> _REQUIRED ACTION_
What you return should match the entries below exactly, only without the images.

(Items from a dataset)
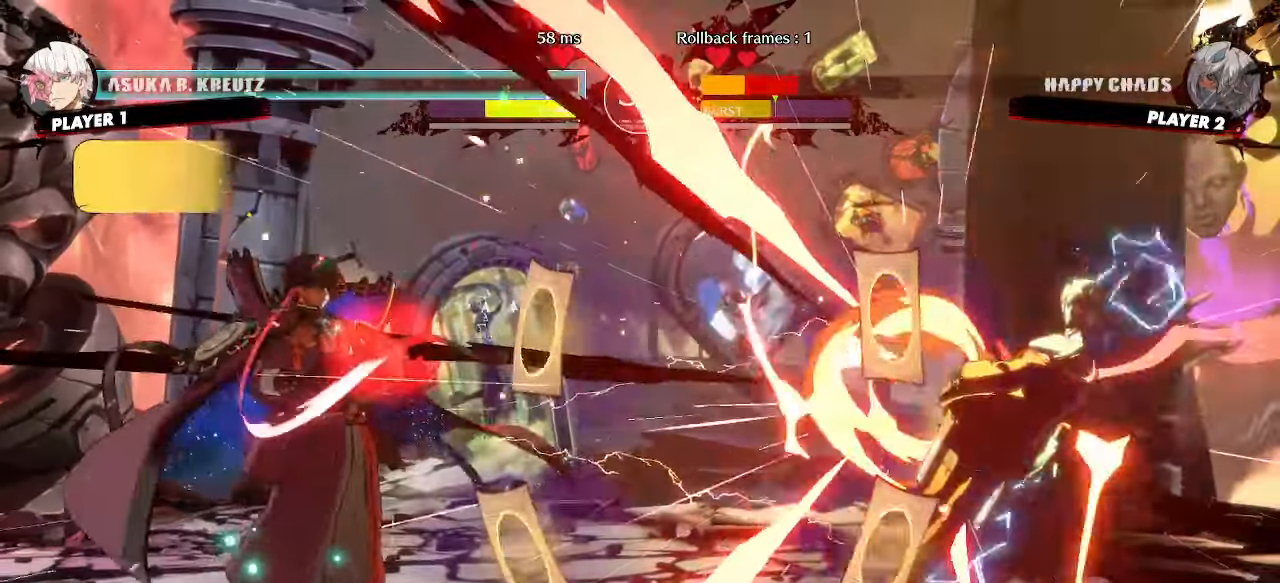
{"dt_ms": 500, "buttons": ["DPAD_RIGHT"]}
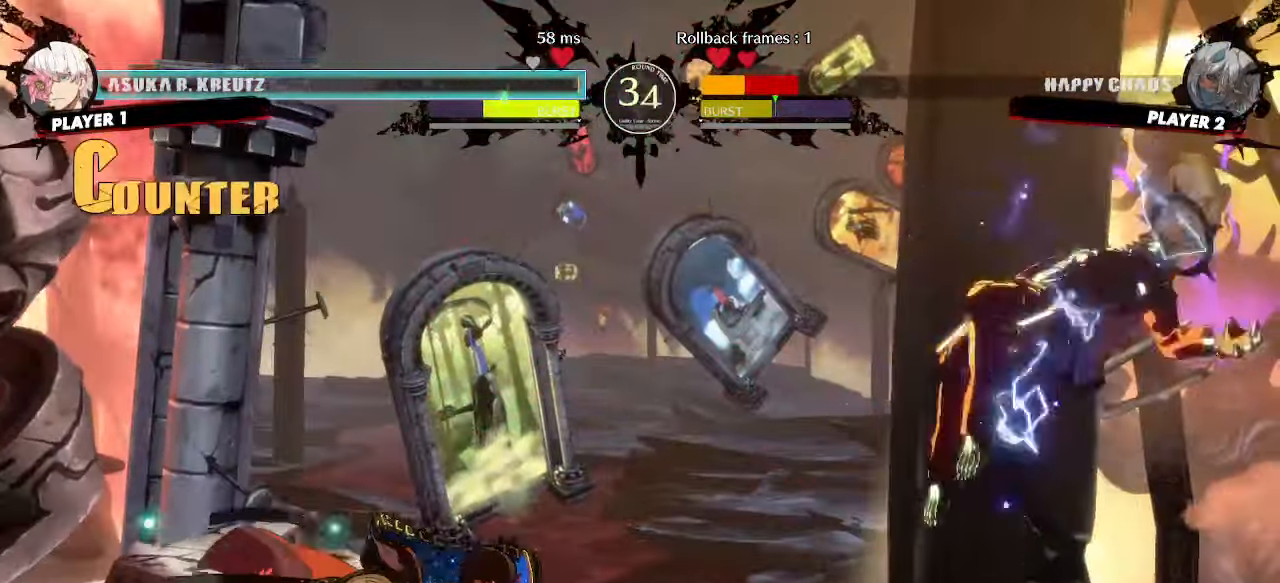
{"dt_ms": 1000, "buttons": []}
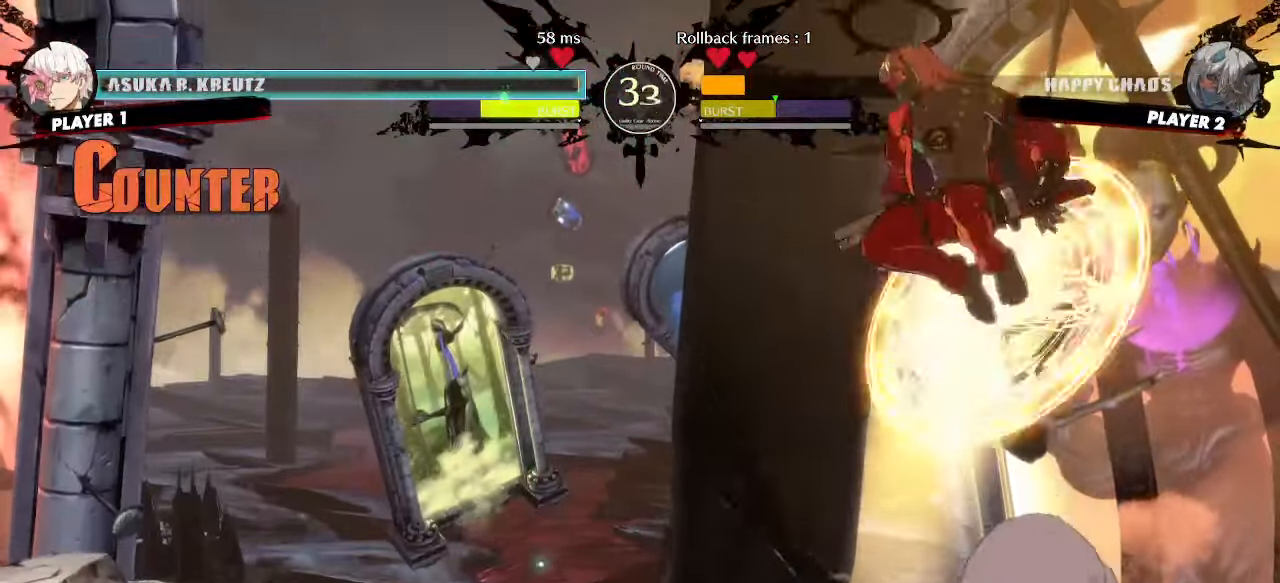
{"dt_ms": 500, "buttons": ["DPAD_LEFT"]}
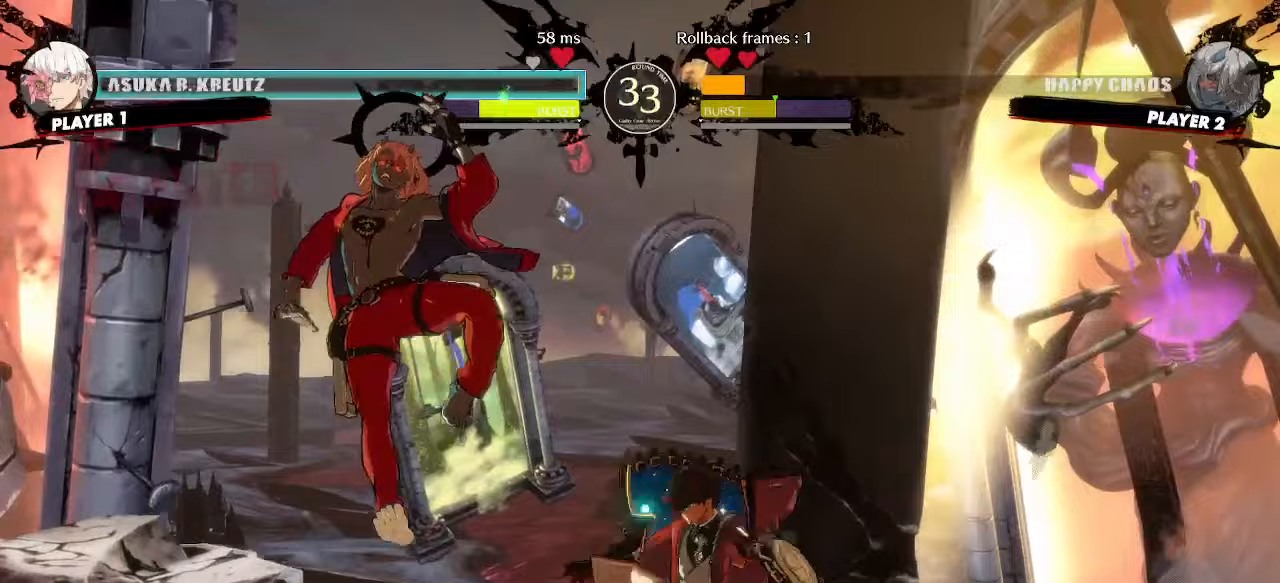
{"dt_ms": 500, "buttons": ["DPAD_LEFT"], "events": []}
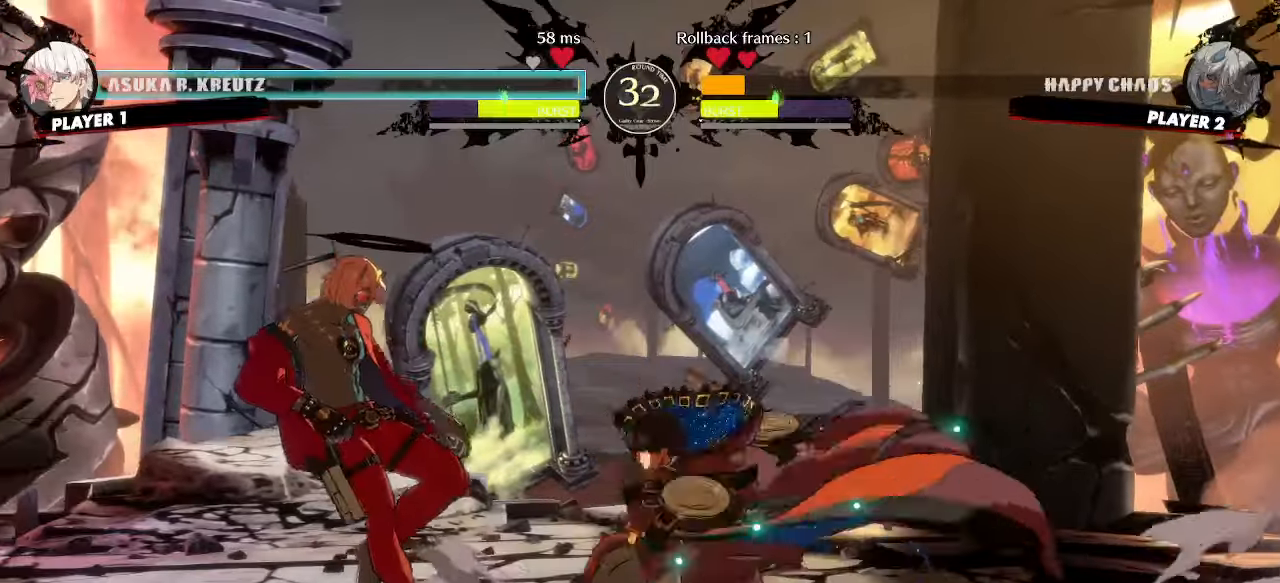
{"dt_ms": 500, "buttons": ["DPAD_DOWN", "DPAD_LEFT"], "events": [[150, "DPAD_DOWN", "down"]]}
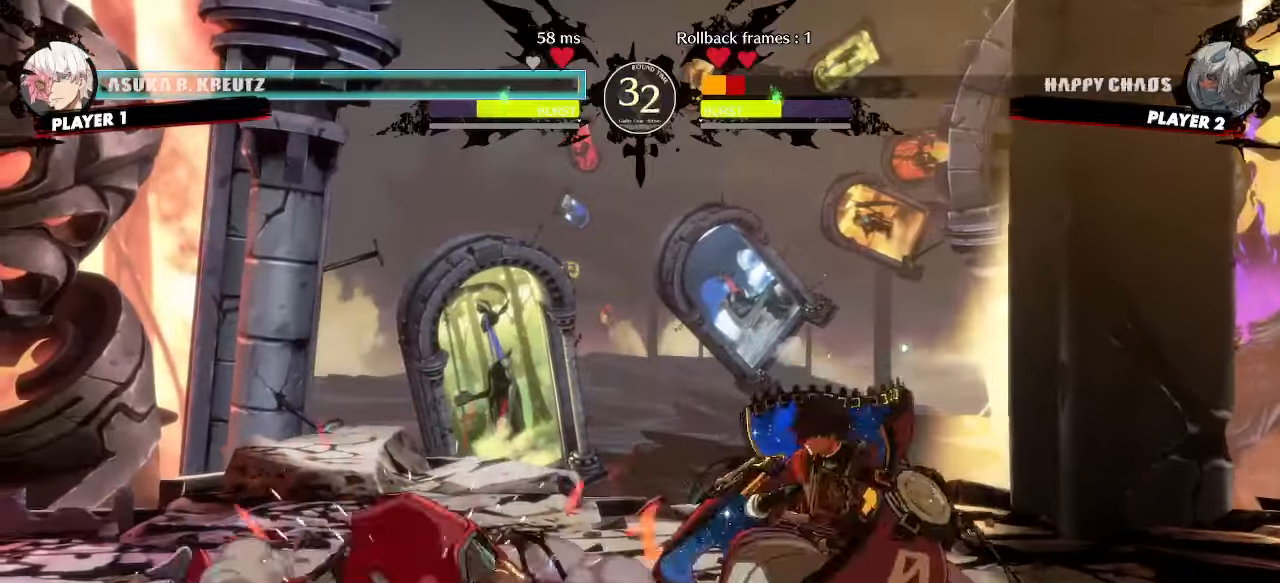
{"dt_ms": 500, "buttons": ["DPAD_DOWN", "DPAD_LEFT"], "events": [[267, "DPAD_DOWN", "up"], [417, "DPAD_DOWN", "down"]]}
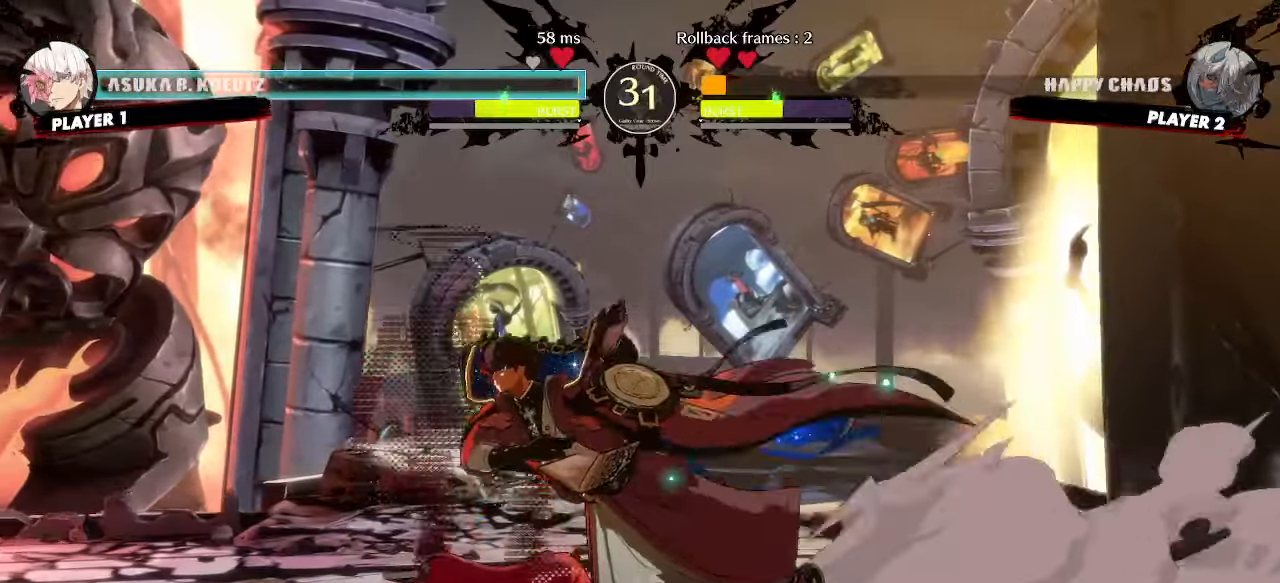
{"dt_ms": 500, "buttons": ["DPAD_DOWN", "DPAD_LEFT"]}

> _OUTPUT_
{"dt_ms": 500, "buttons": ["DPAD_RIGHT"]}
{"dt_ms": 1000, "buttons": []}
{"dt_ms": 500, "buttons": ["DPAD_LEFT"]}
{"dt_ms": 500, "buttons": ["DPAD_LEFT"], "events": []}
{"dt_ms": 500, "buttons": ["DPAD_DOWN", "DPAD_LEFT"], "events": [[150, "DPAD_DOWN", "down"]]}
{"dt_ms": 500, "buttons": ["DPAD_DOWN", "DPAD_LEFT"], "events": [[267, "DPAD_DOWN", "up"], [417, "DPAD_DOWN", "down"]]}
{"dt_ms": 500, "buttons": ["DPAD_DOWN", "DPAD_LEFT"]}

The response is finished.